*** Opening of PROVIDED MATERIAL ***
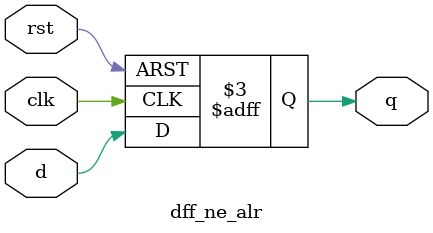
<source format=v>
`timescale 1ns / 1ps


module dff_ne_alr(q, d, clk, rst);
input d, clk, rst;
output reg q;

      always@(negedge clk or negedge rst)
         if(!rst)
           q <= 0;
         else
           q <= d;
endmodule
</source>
*** Close of PROVIDED MATERIAL ***
*** Opening of PROVIDED MATERIAL ***
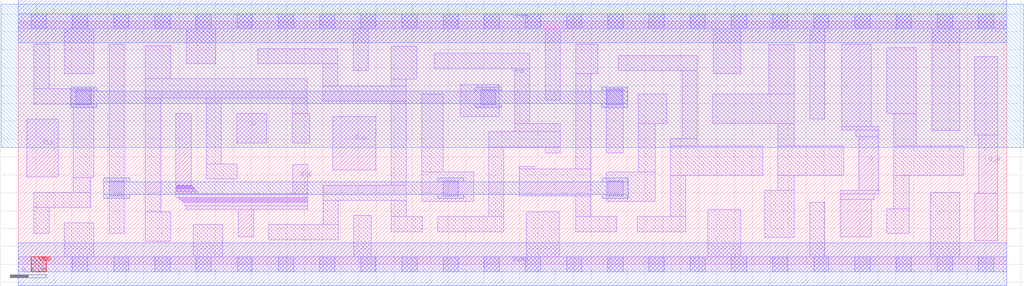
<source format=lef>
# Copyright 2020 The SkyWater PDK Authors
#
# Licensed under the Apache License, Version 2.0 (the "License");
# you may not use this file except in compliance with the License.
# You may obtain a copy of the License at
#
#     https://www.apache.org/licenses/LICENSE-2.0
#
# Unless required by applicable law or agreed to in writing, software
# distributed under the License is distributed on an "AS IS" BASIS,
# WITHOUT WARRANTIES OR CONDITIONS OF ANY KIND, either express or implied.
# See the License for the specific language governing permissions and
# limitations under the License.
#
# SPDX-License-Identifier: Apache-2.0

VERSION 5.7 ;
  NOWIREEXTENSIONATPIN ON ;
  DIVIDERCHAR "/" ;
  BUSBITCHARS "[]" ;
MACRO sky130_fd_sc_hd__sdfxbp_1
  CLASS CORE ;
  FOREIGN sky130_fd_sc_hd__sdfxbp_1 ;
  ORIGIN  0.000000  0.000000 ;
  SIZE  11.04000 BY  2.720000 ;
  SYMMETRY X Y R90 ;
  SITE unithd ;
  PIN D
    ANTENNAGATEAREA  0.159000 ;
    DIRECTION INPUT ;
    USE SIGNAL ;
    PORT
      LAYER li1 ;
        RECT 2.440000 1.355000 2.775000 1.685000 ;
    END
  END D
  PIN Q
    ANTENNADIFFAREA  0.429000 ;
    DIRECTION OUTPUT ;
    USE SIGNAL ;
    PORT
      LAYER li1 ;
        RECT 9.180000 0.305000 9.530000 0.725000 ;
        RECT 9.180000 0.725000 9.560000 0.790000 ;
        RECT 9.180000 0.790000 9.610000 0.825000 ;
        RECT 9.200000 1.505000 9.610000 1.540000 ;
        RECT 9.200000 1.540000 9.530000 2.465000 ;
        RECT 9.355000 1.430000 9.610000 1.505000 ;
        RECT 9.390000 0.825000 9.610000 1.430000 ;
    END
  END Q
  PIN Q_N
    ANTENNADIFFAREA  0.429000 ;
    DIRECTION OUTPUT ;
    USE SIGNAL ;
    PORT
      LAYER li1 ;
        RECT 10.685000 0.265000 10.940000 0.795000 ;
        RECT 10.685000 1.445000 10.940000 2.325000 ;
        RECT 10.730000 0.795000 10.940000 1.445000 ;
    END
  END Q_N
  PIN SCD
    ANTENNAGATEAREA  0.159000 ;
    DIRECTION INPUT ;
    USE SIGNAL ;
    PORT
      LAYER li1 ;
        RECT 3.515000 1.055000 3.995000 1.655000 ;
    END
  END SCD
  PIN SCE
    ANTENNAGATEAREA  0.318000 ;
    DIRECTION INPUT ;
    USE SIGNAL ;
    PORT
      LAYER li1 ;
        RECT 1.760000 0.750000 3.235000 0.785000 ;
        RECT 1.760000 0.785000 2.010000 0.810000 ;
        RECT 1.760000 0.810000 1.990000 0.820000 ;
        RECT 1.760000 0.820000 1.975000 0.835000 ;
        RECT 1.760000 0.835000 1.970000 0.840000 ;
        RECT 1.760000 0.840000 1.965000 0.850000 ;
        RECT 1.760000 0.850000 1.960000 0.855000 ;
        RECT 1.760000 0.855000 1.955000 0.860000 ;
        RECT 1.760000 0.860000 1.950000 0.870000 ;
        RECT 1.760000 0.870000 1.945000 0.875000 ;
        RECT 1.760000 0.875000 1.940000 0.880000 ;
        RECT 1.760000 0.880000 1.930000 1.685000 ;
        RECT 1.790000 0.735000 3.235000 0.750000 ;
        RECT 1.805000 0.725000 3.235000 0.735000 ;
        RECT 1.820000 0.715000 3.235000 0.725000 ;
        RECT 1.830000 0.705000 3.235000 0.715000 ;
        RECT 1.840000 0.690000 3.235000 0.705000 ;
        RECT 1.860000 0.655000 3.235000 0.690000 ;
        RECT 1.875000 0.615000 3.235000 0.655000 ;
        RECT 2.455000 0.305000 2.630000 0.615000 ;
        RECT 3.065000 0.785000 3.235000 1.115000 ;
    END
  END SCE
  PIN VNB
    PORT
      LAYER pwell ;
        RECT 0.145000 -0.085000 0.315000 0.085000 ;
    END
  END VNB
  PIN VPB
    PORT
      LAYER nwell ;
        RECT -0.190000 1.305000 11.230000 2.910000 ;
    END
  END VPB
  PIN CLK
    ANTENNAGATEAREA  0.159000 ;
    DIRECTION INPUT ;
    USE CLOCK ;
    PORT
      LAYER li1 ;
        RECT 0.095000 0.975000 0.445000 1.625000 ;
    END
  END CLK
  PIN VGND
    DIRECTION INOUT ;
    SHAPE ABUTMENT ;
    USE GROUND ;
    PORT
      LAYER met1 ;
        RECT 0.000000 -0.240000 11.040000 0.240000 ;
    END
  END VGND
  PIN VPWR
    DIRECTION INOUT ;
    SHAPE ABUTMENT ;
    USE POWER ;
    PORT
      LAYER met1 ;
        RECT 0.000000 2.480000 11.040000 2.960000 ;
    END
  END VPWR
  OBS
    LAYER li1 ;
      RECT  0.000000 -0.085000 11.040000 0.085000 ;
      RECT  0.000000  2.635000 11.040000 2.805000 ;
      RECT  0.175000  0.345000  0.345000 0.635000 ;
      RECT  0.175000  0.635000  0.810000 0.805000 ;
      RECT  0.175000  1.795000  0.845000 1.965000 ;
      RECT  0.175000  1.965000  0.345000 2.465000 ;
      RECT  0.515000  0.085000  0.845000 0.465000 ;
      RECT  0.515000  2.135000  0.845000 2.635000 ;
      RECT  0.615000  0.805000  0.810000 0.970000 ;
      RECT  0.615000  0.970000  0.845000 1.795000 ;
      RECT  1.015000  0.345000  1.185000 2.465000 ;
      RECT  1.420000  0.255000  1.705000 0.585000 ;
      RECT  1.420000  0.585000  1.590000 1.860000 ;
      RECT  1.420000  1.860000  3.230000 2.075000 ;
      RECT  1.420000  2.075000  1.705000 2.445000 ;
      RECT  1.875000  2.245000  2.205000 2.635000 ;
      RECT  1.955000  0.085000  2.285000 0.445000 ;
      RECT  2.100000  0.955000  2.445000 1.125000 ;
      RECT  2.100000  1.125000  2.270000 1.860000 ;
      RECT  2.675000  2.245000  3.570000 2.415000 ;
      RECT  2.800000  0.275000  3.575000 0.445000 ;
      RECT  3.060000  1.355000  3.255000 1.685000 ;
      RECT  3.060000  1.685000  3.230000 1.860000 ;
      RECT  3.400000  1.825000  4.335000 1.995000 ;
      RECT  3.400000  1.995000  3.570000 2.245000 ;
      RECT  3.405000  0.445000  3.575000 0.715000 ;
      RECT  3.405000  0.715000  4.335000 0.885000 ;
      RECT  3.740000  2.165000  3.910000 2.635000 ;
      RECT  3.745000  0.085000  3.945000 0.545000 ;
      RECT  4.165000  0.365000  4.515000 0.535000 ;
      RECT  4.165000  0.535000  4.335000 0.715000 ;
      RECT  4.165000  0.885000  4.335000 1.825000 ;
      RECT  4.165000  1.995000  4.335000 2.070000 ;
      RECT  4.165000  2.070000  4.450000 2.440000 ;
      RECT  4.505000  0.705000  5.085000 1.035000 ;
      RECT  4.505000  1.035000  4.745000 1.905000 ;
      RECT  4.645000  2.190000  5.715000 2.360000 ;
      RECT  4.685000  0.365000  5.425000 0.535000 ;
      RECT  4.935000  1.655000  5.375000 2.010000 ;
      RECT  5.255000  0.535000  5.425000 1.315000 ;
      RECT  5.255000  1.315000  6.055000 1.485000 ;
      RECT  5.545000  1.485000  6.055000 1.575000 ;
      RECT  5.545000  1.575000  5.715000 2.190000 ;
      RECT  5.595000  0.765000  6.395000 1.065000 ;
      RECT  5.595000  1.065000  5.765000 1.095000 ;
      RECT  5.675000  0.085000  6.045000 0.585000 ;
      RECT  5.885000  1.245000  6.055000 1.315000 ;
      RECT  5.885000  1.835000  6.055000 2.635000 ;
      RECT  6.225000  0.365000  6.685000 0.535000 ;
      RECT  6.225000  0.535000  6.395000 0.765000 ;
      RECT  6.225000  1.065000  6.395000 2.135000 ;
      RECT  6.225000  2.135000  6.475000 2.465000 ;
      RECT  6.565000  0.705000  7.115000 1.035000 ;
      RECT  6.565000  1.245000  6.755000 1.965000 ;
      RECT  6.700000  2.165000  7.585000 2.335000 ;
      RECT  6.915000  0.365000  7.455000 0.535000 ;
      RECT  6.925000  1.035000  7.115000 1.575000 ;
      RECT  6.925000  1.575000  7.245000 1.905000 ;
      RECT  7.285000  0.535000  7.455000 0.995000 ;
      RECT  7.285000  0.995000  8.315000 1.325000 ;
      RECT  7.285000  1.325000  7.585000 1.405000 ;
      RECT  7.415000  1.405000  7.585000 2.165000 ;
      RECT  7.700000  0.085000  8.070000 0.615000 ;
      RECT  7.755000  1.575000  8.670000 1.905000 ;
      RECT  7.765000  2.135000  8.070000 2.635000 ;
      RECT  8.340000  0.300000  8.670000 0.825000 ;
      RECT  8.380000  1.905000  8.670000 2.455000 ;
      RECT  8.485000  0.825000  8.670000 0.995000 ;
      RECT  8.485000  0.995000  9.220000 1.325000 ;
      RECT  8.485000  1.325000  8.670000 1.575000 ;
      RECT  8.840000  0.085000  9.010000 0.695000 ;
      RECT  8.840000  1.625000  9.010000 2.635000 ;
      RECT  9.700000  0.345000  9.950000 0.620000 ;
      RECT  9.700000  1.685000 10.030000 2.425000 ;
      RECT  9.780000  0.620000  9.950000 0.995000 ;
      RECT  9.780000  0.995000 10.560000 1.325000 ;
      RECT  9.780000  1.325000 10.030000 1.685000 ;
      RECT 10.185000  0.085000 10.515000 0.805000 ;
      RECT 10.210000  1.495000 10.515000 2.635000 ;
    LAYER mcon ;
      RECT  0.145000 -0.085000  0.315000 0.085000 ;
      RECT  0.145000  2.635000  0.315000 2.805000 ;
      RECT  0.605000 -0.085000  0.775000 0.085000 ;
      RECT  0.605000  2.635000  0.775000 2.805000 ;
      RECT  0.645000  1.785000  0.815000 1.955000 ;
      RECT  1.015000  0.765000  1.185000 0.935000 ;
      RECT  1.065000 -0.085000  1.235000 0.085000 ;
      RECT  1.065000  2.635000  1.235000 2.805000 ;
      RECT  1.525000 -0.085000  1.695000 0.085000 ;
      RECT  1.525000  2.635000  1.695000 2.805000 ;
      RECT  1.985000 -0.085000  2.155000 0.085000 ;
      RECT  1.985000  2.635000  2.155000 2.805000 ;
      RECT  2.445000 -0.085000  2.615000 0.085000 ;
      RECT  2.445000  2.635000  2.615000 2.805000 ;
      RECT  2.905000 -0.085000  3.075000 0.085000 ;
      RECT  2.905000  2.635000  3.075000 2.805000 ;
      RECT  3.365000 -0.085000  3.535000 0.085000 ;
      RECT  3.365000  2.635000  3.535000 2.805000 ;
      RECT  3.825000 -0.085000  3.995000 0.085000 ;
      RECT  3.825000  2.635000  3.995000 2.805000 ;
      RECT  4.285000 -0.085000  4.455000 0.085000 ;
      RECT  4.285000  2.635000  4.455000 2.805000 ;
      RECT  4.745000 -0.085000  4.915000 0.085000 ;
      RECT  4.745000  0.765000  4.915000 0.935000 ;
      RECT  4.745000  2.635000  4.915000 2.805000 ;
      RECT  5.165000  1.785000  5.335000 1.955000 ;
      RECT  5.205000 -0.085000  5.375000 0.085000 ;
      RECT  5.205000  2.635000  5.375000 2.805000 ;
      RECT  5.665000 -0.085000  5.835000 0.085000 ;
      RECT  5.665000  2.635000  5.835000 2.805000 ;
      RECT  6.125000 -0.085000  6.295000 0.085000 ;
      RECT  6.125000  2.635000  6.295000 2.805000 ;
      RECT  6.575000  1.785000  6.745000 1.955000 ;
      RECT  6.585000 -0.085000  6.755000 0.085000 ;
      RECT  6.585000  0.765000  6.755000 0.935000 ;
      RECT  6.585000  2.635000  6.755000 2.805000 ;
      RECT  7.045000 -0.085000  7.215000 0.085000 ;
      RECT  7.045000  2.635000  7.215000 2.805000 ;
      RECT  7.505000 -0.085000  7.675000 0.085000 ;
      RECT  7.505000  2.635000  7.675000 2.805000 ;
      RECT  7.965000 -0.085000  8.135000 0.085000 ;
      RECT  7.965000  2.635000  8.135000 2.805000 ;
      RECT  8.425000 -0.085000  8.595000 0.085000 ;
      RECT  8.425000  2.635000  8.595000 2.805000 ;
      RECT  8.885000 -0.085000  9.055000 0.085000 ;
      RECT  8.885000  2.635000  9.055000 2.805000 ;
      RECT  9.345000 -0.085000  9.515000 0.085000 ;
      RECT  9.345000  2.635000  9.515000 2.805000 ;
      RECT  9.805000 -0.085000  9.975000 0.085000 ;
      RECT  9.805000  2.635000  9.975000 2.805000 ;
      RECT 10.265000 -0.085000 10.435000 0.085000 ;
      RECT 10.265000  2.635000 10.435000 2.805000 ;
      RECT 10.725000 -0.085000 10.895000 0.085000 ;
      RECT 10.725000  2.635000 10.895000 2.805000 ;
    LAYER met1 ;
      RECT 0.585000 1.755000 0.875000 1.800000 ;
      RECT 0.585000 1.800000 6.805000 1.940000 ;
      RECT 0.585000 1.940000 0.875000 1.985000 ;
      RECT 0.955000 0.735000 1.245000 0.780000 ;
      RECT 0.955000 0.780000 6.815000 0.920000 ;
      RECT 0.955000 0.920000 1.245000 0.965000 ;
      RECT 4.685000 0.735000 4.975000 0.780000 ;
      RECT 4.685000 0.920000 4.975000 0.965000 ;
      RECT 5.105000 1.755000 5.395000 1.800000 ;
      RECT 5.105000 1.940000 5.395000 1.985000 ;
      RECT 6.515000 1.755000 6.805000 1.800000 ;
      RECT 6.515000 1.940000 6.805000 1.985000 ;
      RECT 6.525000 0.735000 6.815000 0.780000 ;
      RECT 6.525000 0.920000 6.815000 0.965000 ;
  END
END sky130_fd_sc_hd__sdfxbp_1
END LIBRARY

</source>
*** Close of PROVIDED MATERIAL ***
WHAT YOU HAVE TO DO
Set down precisely the lines above between the line holding "0.345000 2.465000 ;" and the line holding "0.845000 1.795000 ;", inclusive, and nothing beyond them.

ANSWER TO THIS EXERCISE
      RECT  0.175000  1.965000  0.345000 2.465000 ;
      RECT  0.515000  0.085000  0.845000 0.465000 ;
      RECT  0.515000  2.135000  0.845000 2.635000 ;
      RECT  0.615000  0.805000  0.810000 0.970000 ;
      RECT  0.615000  0.970000  0.845000 1.795000 ;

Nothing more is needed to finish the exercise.